Colombian lesbian couple Ana Elisa Leiderman (2nd R) and Veronica Botero (R) watch as their daughter Raquel, 6, points at a sketch done by their son Ari, 4, both conceived by artificial insemination, at home in Medellin, Colombia, on August 26, 2014
Bogota (AFP) - Colombia's Constitutional Court ruled Thursday that a lesbian woman could adopt her long-time partner's daughter, though the ruling does not apply to gay adoption in all circumstances.
Ana Leiderman appealed to the court to let her partner, Veronica Botero, adopt her biological daughter after the Colombian Family Well-being Institute rejected Botero's adoption application.
With six votes for and three abstentions, the court ruled that Leiderman, who underwent artificial insemination to conceive her daughter and raised her together with Botero, had the right to request an adoption by her partner regardless of sex.
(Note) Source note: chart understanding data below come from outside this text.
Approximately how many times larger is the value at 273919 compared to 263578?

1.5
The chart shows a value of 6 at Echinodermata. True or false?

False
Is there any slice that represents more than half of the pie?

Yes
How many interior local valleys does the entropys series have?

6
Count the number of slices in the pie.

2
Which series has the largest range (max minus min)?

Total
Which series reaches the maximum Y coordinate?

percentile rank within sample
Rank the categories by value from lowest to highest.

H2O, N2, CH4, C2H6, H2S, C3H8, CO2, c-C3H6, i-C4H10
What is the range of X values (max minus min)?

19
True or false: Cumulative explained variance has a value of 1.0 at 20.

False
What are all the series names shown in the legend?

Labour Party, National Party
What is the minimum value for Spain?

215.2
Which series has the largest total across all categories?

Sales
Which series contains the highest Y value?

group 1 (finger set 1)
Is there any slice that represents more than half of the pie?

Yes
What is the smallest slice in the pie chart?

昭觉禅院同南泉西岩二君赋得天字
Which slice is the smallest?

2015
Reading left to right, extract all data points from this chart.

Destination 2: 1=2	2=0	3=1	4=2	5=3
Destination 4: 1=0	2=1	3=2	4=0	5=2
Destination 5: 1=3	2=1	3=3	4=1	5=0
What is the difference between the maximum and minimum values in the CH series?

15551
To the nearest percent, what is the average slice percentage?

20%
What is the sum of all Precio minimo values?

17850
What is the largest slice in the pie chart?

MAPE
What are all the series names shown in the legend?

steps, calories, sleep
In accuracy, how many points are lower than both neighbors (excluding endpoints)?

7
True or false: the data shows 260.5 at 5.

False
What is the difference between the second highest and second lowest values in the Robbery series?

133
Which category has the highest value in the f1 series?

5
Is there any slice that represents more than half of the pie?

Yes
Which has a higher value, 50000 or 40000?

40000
"The court considered that the discriminatory criterion the administrative authority had used to deny the adoption procedure... was unacceptable in this case, which involves a consensual adoption in which the biological father or mother consents to an adoption by his or her permanent partner," said chief justice Luis Ernesto Vargas Silva.
The ruling sets a precedent for all similar cases in the South American country, but will not apply to gay couples seeking to adopt if neither person is the child's biological parent.
Even couples covered by the ruling will have to meet certain conditions, such as having lived together for at least two years.
Leiderman and Botero first applied for the adoption five years ago.
When their application was rejected, they took the matter to court, winning two previous decisions as the attorney general's office appealed the case all the way to the country's highest court for constitutional matters.
Before the ruling, Leiderman had told AFP she wanted to be able to share decision-making on her daughter's health care and education with Botero.
"It's hard to be a single mom, and they're forcing me to do it," she said in an interview.
"We don't need anyone's permission to be a family, but we want to have that piece of paper."
Colombia's Constitutional Court has slowly expanded the list of rights afforded to homosexual couples in recent years.
In 2007, it recognized de facto unions for gay couples and granted them joint health insurance coverage.
In 2008 it granted them shared pension rights, and in 2009 it ruled they were also entitled to inheritance rights.